Cycles of rebirth

By Iain Marklow

Shanghai Star. 2005-05-26

PAUL Stepanek can't stand cycling in the city, which makes him an oddity among Shanghai bike store owners.

"It kind of sucks to be riding in the city, quite frankly," Stepanek said. "I've had enough of it myself."

Although Stepanek, 38, is clearly in a minority among the thousands of Shanghainese cyclists who clog the streets each day, he's not alone in wanting to escape.

Many expat bikers have taken to the surrounding countryside to ride the hills and trails of Pudong and Hangzhou, often with the club Stepanek started in 1998, the Shanghai Bike Club.

Rough start

However, when Stepanek first started biking in Shanghai, things weren't so simple.

"I wanted to buy a decent bike for myself and couldn't find one," said Stepanek, owner and founder of Bohdisattva Mountain Bikes. He added that all the big mountain bike sizes seemed to be exported.

Stepanek was confused, recalling that in the United States, most bikes were either made in Taiwan or the Chinese mainland.

Stepanek finally bought one, which he said "looked kind of nice." It broke in less than a day.

"Literally, in an afternoon," Stepanek recalled. "I pedalled the pedals off of it."

Stepanek then decided to track down a bicycle-exporting factory. He sat down with them and designed his own bikes.

"I just bought some for my friends," he said.

However, his friends weren't the only ones interested. The orders started increasing and soon rose from 10 bikes to 30.

"Those 30 come in," Stepanek said, "and all of a sudden I'm 'Paul the bike guy'."

When it started becoming a hassle to him, with a new order for 80 bikes and his living room - not to mention all his free time - occupied with assembling them, Stepanek decided to turn all this into a business. "I gotta make some money or it's not going to be worth my time to be doing this," he said.

Looking back, Stepanek believed that it all happened "accidentally".

China boom complex

Accidentally or not, it seemed to be in the cards. Stepanek came from a large family and his parents encouraged all of his brothers and sisters to start their own businesses.

In 2000, Stepanek started his own management consulting firm, USActive, in Shanghai. He described the Bohdisattva store as a hobby.

Fluent in Mandarin, Stepanek first had thoughts of China in his teens at his family's summer home in northern Wisconsin. After perusing what he remembers as either a Newsweek or Time Magazine article on Japan's booming economic success, Stepanek questioned its ability to last. A neighbouring librarian told him that China would be the next "big boom" economy.

By this time, Stepanek started to piece together the puzzle of his future career. First, he would go to university to study engineering, graduate, then work for a couple of years. After that he would get an MBA, work for a few more years and try and get himself sent to China.
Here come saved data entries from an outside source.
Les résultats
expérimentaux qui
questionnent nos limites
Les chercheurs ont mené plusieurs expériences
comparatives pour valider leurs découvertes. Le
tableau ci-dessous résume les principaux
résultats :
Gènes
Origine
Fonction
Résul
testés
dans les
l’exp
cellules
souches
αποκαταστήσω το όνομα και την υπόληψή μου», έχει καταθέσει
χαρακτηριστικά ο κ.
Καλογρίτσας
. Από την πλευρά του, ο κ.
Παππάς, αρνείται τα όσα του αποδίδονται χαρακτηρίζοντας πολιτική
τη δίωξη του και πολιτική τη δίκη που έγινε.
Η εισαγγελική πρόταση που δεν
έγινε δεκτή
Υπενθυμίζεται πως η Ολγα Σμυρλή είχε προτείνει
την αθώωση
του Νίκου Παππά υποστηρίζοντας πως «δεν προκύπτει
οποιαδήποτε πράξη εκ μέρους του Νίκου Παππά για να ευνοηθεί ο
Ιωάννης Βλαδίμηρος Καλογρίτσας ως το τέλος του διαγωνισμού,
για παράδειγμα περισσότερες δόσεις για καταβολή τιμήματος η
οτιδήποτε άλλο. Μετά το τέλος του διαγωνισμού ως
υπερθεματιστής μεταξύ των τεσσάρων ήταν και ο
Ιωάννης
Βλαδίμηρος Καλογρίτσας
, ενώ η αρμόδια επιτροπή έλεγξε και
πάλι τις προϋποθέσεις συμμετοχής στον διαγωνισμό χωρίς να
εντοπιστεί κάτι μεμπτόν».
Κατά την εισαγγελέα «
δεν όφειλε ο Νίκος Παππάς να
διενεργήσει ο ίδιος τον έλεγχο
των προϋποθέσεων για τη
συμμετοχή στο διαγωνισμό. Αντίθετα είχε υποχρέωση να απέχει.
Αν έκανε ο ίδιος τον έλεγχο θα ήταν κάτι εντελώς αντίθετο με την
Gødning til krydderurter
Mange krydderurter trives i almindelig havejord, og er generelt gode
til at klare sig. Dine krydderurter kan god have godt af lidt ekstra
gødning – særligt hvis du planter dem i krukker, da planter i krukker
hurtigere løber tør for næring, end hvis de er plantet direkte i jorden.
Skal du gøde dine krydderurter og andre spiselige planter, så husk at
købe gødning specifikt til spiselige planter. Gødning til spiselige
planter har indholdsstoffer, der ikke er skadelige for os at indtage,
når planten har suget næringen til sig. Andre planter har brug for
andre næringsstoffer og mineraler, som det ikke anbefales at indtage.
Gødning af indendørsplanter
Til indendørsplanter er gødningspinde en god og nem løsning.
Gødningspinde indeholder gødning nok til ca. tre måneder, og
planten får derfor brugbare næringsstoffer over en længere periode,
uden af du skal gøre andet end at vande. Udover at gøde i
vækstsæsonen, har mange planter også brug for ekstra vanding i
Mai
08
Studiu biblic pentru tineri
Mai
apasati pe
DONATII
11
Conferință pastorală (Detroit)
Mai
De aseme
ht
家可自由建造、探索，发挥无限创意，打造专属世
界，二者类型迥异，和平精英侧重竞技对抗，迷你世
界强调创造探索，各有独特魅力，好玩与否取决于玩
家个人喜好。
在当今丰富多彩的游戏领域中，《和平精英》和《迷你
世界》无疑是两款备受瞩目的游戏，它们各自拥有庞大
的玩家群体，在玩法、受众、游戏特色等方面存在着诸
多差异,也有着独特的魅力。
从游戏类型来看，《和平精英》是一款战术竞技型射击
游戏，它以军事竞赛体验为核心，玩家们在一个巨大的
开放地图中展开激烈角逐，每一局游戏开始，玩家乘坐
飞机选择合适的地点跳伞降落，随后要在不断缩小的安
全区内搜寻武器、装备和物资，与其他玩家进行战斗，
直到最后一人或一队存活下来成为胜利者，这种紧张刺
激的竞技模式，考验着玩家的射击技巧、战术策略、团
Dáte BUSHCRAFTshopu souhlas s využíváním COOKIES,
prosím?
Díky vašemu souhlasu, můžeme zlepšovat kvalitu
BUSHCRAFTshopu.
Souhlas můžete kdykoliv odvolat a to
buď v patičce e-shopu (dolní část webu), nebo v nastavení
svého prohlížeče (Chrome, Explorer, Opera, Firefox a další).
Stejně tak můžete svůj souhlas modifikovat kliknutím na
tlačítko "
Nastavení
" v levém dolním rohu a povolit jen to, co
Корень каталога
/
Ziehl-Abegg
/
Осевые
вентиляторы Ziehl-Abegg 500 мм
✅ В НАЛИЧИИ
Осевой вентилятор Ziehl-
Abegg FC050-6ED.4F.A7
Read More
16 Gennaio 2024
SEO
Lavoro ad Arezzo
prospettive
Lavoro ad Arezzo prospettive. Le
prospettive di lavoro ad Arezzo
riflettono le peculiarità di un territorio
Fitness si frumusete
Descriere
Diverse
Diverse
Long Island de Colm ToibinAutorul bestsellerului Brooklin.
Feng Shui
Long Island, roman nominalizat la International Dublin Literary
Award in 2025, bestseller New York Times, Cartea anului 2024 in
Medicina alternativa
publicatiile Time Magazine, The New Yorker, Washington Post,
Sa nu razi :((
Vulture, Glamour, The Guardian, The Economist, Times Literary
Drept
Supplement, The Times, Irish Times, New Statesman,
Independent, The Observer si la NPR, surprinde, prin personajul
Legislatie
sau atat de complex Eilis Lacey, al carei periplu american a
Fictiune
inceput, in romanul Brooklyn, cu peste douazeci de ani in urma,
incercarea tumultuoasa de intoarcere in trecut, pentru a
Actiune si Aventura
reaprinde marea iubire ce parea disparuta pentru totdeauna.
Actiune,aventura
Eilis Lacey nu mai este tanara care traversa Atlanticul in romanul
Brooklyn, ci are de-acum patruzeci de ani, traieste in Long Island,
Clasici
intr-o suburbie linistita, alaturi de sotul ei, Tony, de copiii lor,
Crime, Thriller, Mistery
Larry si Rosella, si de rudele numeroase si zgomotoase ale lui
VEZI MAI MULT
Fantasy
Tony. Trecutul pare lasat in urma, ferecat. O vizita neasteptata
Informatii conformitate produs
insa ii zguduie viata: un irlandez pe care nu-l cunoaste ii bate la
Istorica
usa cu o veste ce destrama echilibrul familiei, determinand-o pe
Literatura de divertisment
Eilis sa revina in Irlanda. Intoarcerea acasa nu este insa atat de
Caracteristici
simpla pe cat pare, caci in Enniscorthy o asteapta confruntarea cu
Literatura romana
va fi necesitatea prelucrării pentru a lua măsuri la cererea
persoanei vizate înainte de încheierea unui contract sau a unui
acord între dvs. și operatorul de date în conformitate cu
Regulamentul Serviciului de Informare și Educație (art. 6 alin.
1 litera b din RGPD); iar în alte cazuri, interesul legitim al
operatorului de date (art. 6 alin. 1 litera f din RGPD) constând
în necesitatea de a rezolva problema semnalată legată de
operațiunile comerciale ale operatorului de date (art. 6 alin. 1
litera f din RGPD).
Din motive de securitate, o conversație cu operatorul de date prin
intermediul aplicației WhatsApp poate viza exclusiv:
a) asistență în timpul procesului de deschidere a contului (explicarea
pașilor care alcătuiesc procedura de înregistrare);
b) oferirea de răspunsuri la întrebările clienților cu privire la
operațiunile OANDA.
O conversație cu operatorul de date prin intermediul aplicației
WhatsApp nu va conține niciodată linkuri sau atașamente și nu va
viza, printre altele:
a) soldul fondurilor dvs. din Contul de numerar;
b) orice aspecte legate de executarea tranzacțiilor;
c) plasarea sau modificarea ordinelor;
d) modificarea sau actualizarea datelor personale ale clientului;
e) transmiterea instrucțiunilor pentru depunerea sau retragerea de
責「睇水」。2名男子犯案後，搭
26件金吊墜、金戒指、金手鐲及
More than halfway through university, his plan hit a snag and started lagging.

"In the third year of engineering, I was like, I've had enough of that," he said. "To get to my goal, this is the wrong road to take."

The result was a drastic leap from the graphs, charts, and complex math of engineering to the tomes and equally complex Chinese characters of an East Asian studies degree.

The road to Shanghai

"So I changed the road map," Stepanek said. "I flipped it on its head."

He soon won a fellowship to study Mandarin in Taiwan at the National Taiwan Normal University. In his second year, Stepanek started working for various companies in Taiwan and attending school part-time in the evenings. He returned to the United States to graduate, eventually making his way back to Taiwan and then to China mainland.

"I've never looked back," Stepanek said. "And I've been in manufacturing ever since."

His years spent in Taiwan were the start of his love for cycling.

During this time, Stepanek's two brothers started biking across the United States in sections - repeating a pattern of flying in to a city, biking for two or three days, and flying back. Stepanek joined them for part of their trek.

Stepanek said he also thought cycling was a better way to see China's countryside than hiking.

He named the company after a term he came across in his East Asian studies.

A Bohdisattva is a Jesus-like figure in Buddhism: a being motivated by compassion and love, seeking enlightment for themselves and others. Literally translated, the term means enlightened being. Stepanek doesn't claim the bikes are enlightened or that they help attain it, but the company's slogan remains "actively pursuing enlightenment".

Stepanek described his bike company as filling a niche that wasn't being served in the Chinese market. He called his bikes "simple, sexy and functional," but didn't have many kind words to spare for his competitors.

He said the other bikes in Shanghai - including, no doubt, the one he broke - were "gaudy". He also said the other bikes are plastered with decals and splashed with neon colours to hide their awkward components and poor construction.